Tropical forests approach critical high-temperature threshold, but there is still time to act

A new study finds that the world’s tropical forest canopies may be closer to critical high-temperature thresholds than previously thought, but climate change mitigation can help to avoid them.

The study combines satellite thermal and experiment data from the world’s tropical forests to look at the variation of leaf temperatures within forest canopies.

It found that a small percentage of tropical leaves are already reaching and exceeding the temperatures at which they can no longer function.

As climate change continues, entire canopies could die.

The findings have serious implications – tropical forests are home to most of the world’s biodiversity and are key regulators of our climate.

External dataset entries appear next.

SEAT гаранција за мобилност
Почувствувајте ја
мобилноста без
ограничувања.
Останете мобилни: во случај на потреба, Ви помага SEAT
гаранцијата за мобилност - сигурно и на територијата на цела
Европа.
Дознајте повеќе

The study was led by Dr Chris Doughty of Northern Arizona University. It’s co-authored by Professor Emanuel Gloor of the School of Geography, alongside collaborators from the University of Oxford, University of California, Université de Montpellier among others.

Unexpected results

The study, titled ‘Tropical forests are approaching critical temperature thresholds,’ was published on August 23rd 2023 in Nature.

Among the key results is an estimation of the number of leaves approaching critical temperatures under future increases in air temperatures of 2°, 3° and 4 °C.

These are the various warming scenarios under climate change.

The highest leaf temperatures increased by 8°C.

“We were really surprised that when we warmed leaves by 2, 3 or 4 °C, the highest leaf temperatures increased by 8°C.

This is a non-linear feedback that we were not expecting,” said Dr Doughty, Associate Professor of Ecoinformatics.

More than 1% of the leaves in the warming experiments exceeded critical temperature thresholds, estimated at 46.7 °C, at least once a year.

This is a times-two increase in the percentage of leaves that currently exceed the threshold.

Measuring canopy temperatures

To overcome previous challenges in measuring tropical forest leaf and canopy temperatures, the team used a variety of innovative research methods.

They combined ground-based measurements of individual tropical leaf temperatures, leaf warming experiments from three continents and data from a new NASA thermal imaging instrument on the International Space Station.

The team built a comprehensive understanding of tropical forest leaf temperatures and created a model of expected temperature change alongside global warming.

Professor Gloor and Dr Sophie Fauset, a former post-doctoral student at the University of Leeds who is now based at the University of Plymouth, contributed the dataset for Brazil.

New NASA instrument

The team used a new NASA instrument, the ECOsystem Spaceborne Thermal Radiometer Experiment on Space Station (ECOSTRESS) to measure canopy top peak temperatures.

They took the temperatures of all tropical forests in South America, Africa and Southeast Asia. They found that during dry, warm periods, entire canopies could exceed 40°C.

The ECOSTRESS provides the highest combination of spatial and temporal thermal imagery ever obtained.

“Historically, we have either studied individual trees to gather data at small scales or used satellite instruments to gather data at large scales.

“What was missing was a way to collect data at small scales across the tropics. That’s where we turn to satellite remote sensing.

“We were able to measure the temperature of the trees directly at incredibly high resolution, all the way from space, using thermal infrared sensing,” said study co-author Dr Joshua Fisher.

Dr Fisher launched the ECOSTRESS satellite while working at NASA five years ago. He’s now an Associate Professor of Environmental Science and Policy at Chapman University.

Simulated warming scenarios

With high-resolution leaf and canopy temperature datasets captures, the study simulated the fate of tropical forests under future climate change warming scenarios.

While tropical forest ecosystems are already relatively very warm, previous research has suggested that they are not acclimated to wide temperature swings.

They assessed the impact of increased air temperatures and accounted for the possibility of more frequent drought incidences.

Droughts further elevate air temperatures, reduce plants’ evaporative cooling ability and accelerate leaf temperatures and tree mortality.

As leaves died in the model, they could no longer provide additional cooling, which increased warming even more.

Under the most likely scenarios, the model predicted that tropical forests could withstand up to 3.9 °C of additional climate change-driven warming.

Temperatures above 3.9 °C are expected under the “do nothing” global climate change scenario pathways.

With some basic climate change mitigation, the tropics can avoid this fate.

“Our model projections are not destiny,” Dr Doughty said.

“It suggests that with some basic climate change mitigation, the tropics can avoid this fate.

“It helps pinpoint a few key areas that need further research, like whether tropical trees can change their upper-temperature thresholds.”

The Amazon is at greater risk

The research found that because the Amazon is already experiencing higher temperatures than the Congo basin, it is at greater risk.

As tropical forests’ role in housing species diversity and regulating the planet’s climate, insights into their future can build an understanding of the trajectory of the planet.

The worst-case scenarios are more than preventable

The authors emphasize that these worst-case scenarios are more than preventable: the world can act now.

Dr Doughty says, “by avoiding high-emissions pathways and deforestation, we can protect the fate of these critical realms of carbon, water, and biodiversity.”